Howl Against Censorship
The San Francisco Chronicle reports today on the 50th anniversary of a landmark judgement involving obscenity and poetry. You can read the entire article by Joe Garofoli here. Here’s an excerpt:
Fifty years ago today, a San Francisco Municipal Court judge ruled that Allen Ginsberg’s Beat-era poem “Howl” was not obscene. Yet today, a New York public broadcasting station decided not to air the poem, fearing that the Federal Communications Commission will find it indecent and crush the network with crippling fines.
Free-speech advocates see tremendous irony in how Ginsberg’s epic poem – which lambastes the consumerism and conformism of the 1950s and heralds a budding American counterculture – is, half a century later, chilled by a federal government crackdown on the broadcasting of provocative language.
Allen Ginsberg has to be one of my favorite poets of all time and Howl is definitely on my poetry top-10 list. When a truly great work of art is prevented from reaching the masses because of the threat of massive fines then you know you’re not living in a free society. Bare one nipple during a televised performance and the whole art world suffers.

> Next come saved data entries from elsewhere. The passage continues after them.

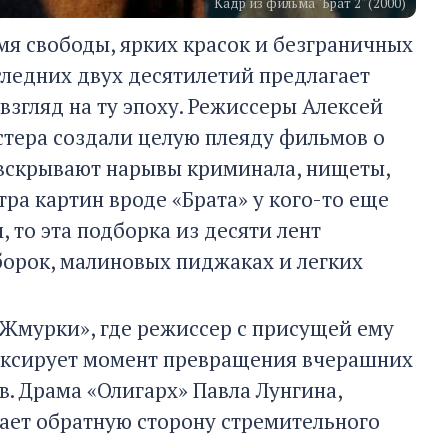
Кадр из фильма "Брат 2" (2000)
мя свободы, ярких красок и безграничных
ледних двух десятилетий предлагает
згляд на ту эпоху. Режиссеры Алексей
астера создали целую плеяду фильмов о
 вскрывают нарывы криминала, нищеты,
тра картин вроде «Брата» у кого-то еще
 то эта подборка из десяти лент
борок, малиновых пиджаках и легких
«Жмурки», где режиссер с присущей ему
иксирует момент превращения вчерашних
в. Драма «Олигарх» Павла Лунгина,
вает обратную сторону стремительного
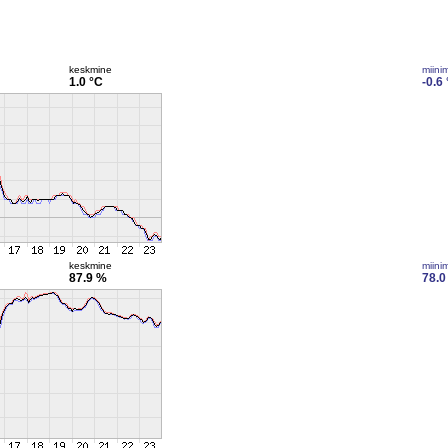
keskmine
miini
1.0 °C
-0.6
keskmine
miini
87.9 %
78.0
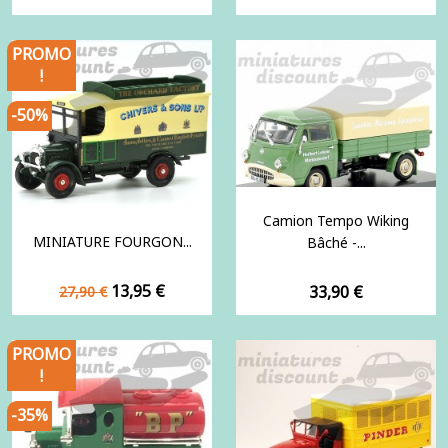
PROMO
!
-50%
Camion Tempo Wiking
MINIATURE FOURGON...
Bâché -...
Prix
Prix
13,95 €
Prix
33,90 €
27,90 €
de
base
PROMO
!
-35%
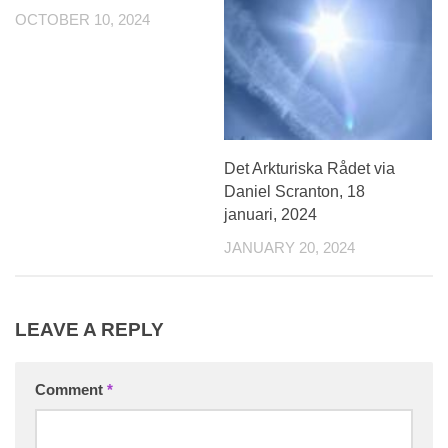
OCTOBER 10, 2024
Det Arkturiska Rådet via
Daniel Scranton, 18
januari, 2024
JANUARY 20, 2024
LEAVE A REPLY
Comment
*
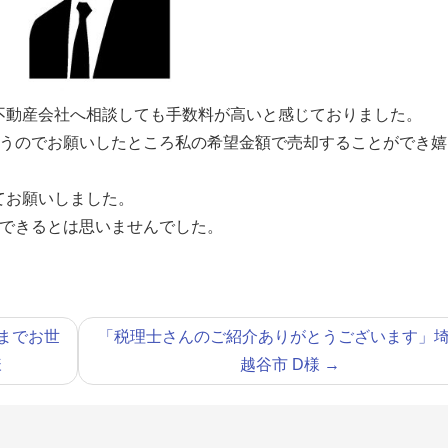
不動産会社へ相談しても手数料が高いと感じておりました。
いうのでお願いしたところ私の希望金額で売却することができ
てお願いしました。
却できるとは思いませんでした。
までお世
「税理士さんのご紹介ありがとうございます」
様
越谷市 D様
→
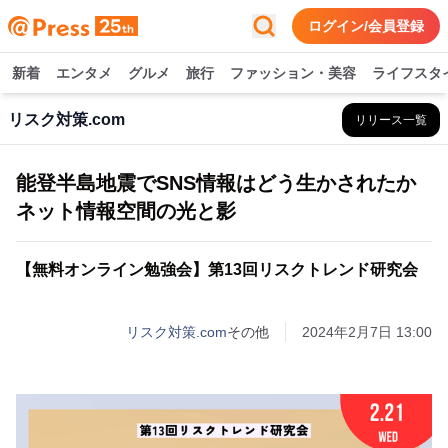
ログイン/会員登録
新着
エンタメ
グルメ
旅行
ファッション・美容
ライフスタ
リスク対策.com
リリース一覧
能登半島地震でSNS情報はどう生かされたか
ネット情報空間の光と影
【無料オンライン勉強会】第13回リスクトレンド研究会
リスク対策.com
その他
2024年2月7日 13:00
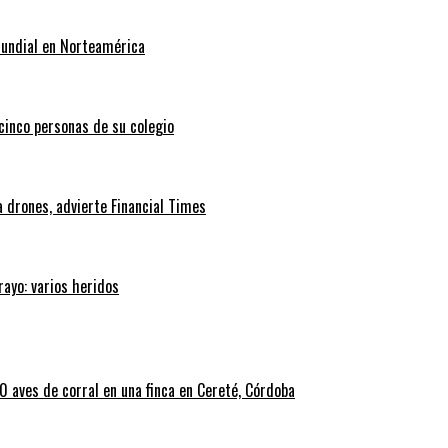
Mundial en Norteamérica
 cinco personas de su colegio
 drones, advierte Financial Times
rayo: varios heridos
 aves de corral en una finca en Cereté, Córdoba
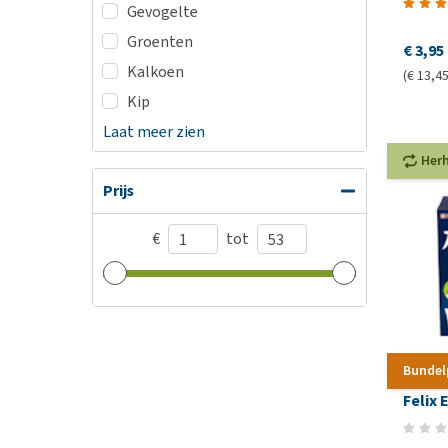
Gevogelte
Groenten
€ 3,95
Kalkoen
(€ 13,45
Kip
Laat meer zien
Her
Prijs
€
tot
Bundel
Felix 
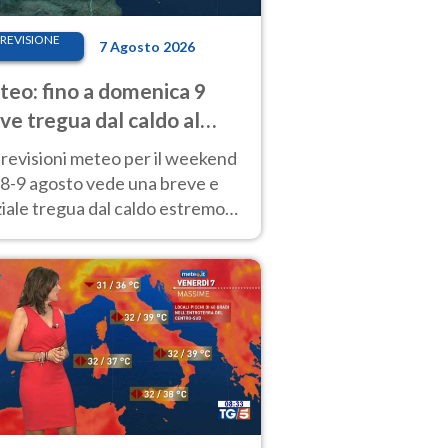
REVISIONE
7 Agosto 2026
eo: fino a domenica 9
ve tregua dal caldo al
d! Altrove calura e afa
revisioni meteo per il weekend
'8-9 agosto vede una breve e
iale tregua dal caldo estremo
Nord mentre altrove persistono
radi.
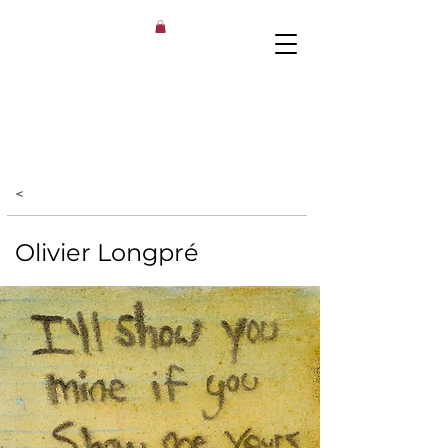
<
Olivier Longpré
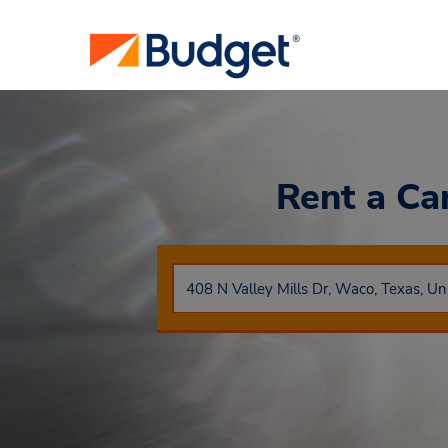
Rent a Ca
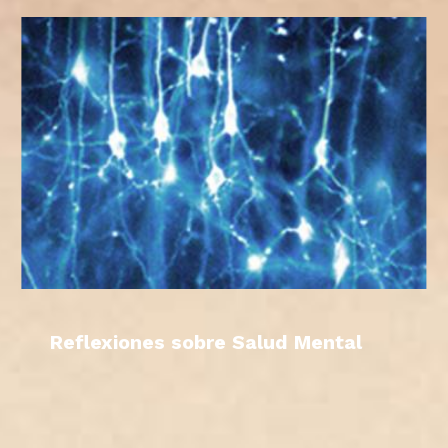
Reflexiones sobre Salud Mental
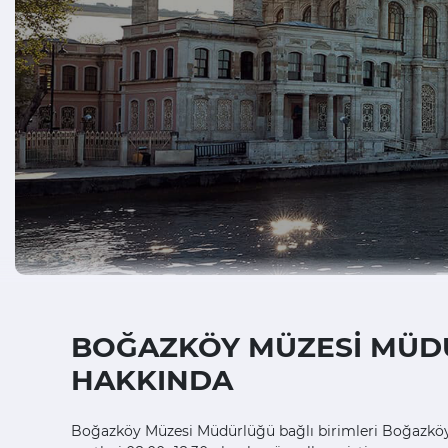
BOĞAZKÖY MÜZESİ MÜDÜR
HAKKINDA
Boğazköy Müzesi Müdürlüğü bağlı birimleri Boğazköy 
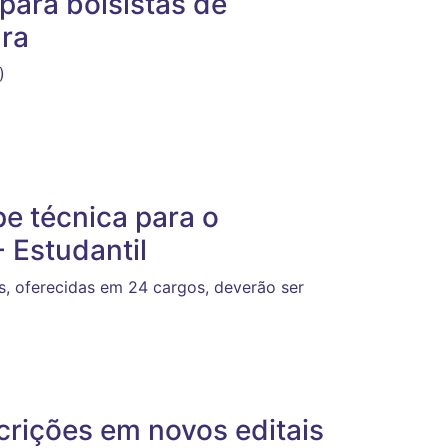
 para bolsistas de
ura
)
pe técnica para o
 Estudantil
s, oferecidas em 24 cargos, deverão ser
scrições em novos editais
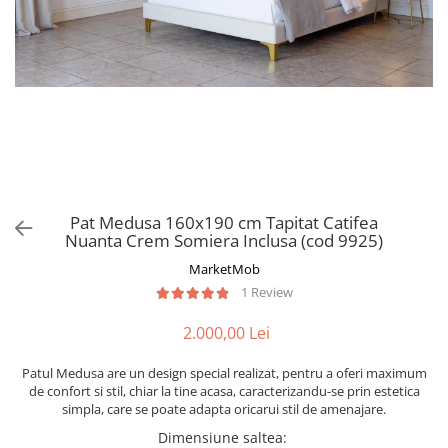
Pat Medusa 160x190 cm Tapitat Catifea
Nuanta Crem Somiera Inclusa (cod 9925)
MarketMob
1 Review
2.000,00 Lei
Patul Medusa are un design special realizat, pentru a oferi maximum
de confort si stil, chiar la tine acasa, caracterizandu-se prin estetica
simpla, care se poate adapta oricarui stil de amenajare.
Dimensiune saltea
:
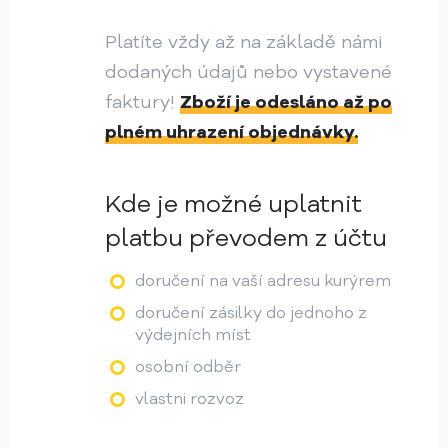
Platíte vždy až na základě námi
dodaných údajů nebo vystavené
faktury!
Zboží je odesláno až po
plném uhrazení objednávky.
Kde je možné uplatnit
platbu převodem z účtu
doručení na vaší adresu kurýrem
doručení zásilky do jednoho z
výdejních míst
osobní odběr
vlastni rozvoz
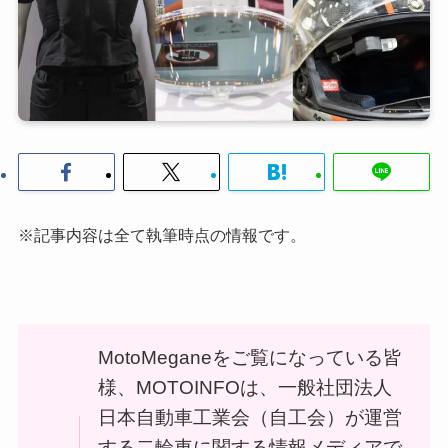
※記事内容は全て執筆時点の情報です。
MotoMeganeをご覧になっている皆
様、MOTOINFOは、一般社団法人
日本自動車工業会（自工会）が運営
する二輪車に関する情報メディアで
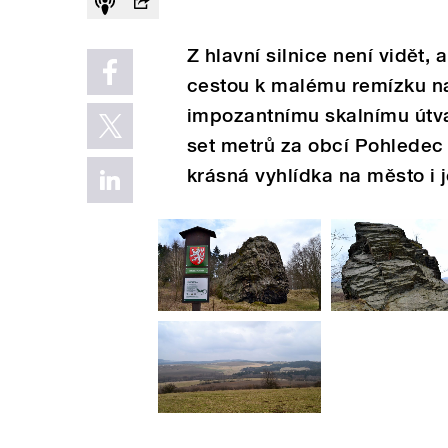
Z hlavní silnice není vidět, a
cestou k malému remízku na 
impozantnímu skalnímu útva
set metrů za obcí Pohledec
krásná vyhlídka na město i j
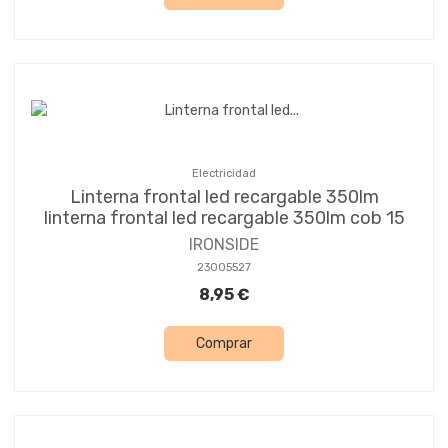
Electricidad
Linterna frontal led recargable 350lm
linterna frontal led recargable 350lm cob 15
IRONSIDE
23005527
8,95 €
Comprar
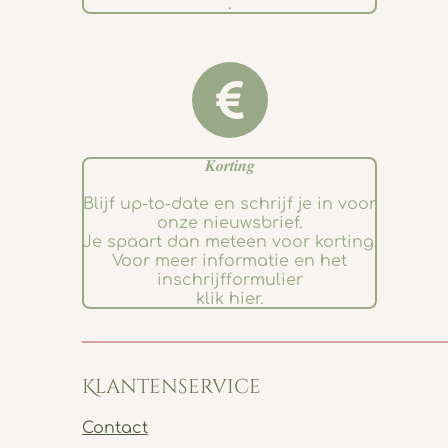
.
𝑲𝒐𝒓𝒕𝒊𝒏𝒈
Blijf up-to-date en schrijf je in voor
onze nieuwsbrief.
Je spaart dan meteen voor korting.
Voor meer informatie en het
inschrijfformulier
klik hier.
Klantenservice
Contact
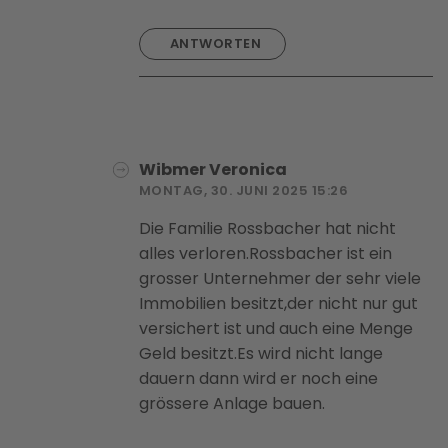
ANTWORTEN
Wibmer Veronica
MONTAG, 30. JUNI 2025 15:26
Die Familie Rossbacher hat nicht
alles verloren.Rossbacher ist ein
grosser Unternehmer der sehr viele
Immobilien besitzt,der nicht nur gut
versichert ist und auch eine Menge
Geld besitzt.Es wird nicht lange
dauern dann wird er noch eine
grössere Anlage bauen.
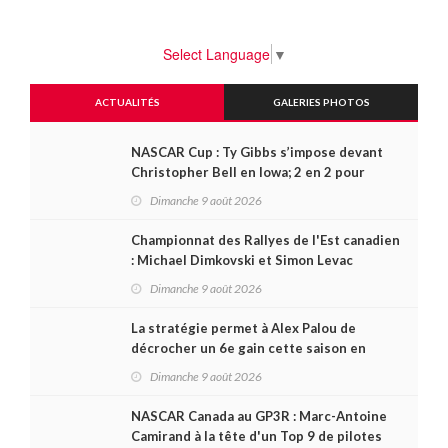
Select Language
▼
ACTUALITÉS
GALERIES PHOTOS
NASCAR Cup : Ty Gibbs s’impose devant
Christopher Bell en Iowa; 2 en 2 pour
Carson Kvapil en série O’Reilly
Dimanche 9 août 2026
Championnat des Rallyes de l'Est canadien
: Michael Dimkovski et Simon Levac
lauréats d’un Black Bear Rally à
Dimanche 9 août 2026
rebondissements !
La stratégie permet à Alex Palou de
décrocher un 6e gain cette saison en
IndyCar, sur le circuit de Portland
Dimanche 9 août 2026
NASCAR Canada au GP3R : Marc-Antoine
Camirand à la tête d'un Top 9 de pilotes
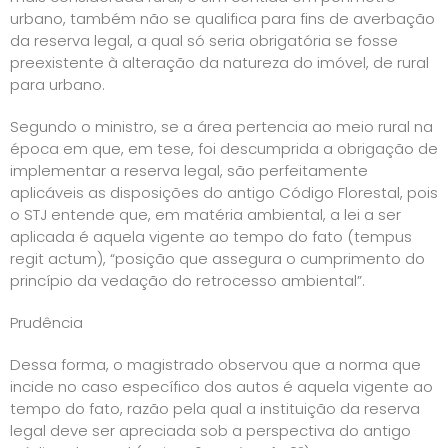
urbano, também não se qualifica para fins de averbação
da reserva legal, a qual só seria obrigatória se fosse
preexistente à alteração da natureza do imóvel, de rural
para urbano.
Segundo o ministro, se a área pertencia ao meio rural na
época em que, em tese, foi descumprida a obrigação de
implementar a reserva legal, são perfeitamente
aplicáveis as disposições do antigo Código Florestal, pois
o STJ entende que, em matéria ambiental, a lei a ser
aplicada é aquela vigente ao tempo do fato (tempus
regit actum), “posição que assegura o cumprimento do
princípio da vedação do retrocesso ambiental”.
Prudência
Dessa forma, o magistrado observou que a norma que
incide no caso específico dos autos é aquela vigente ao
tempo do fato, razão pela qual a instituição da reserva
legal deve ser apreciada sob a perspectiva do antigo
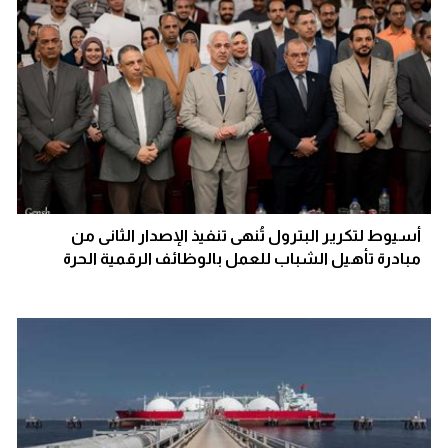
أسيوط لتكرير البترول تُنهى تنفيذ الإصدار الثانى من
مبادرة تأهيل الشباب للعمل بالوظائف الرقمية الحرة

So here are the first few lines of Howl by Allen Ginsberg
I saw the best minds of my generation destroyed by madness, starving hysterical naked,
dragging themselves through the negro streets at dawn looking for an angry fix,
I highly encourage you to go read the entire poem if for no other reason than ‘the man’ doesn’t want you to read it. But also, because it’s just a damn good poem.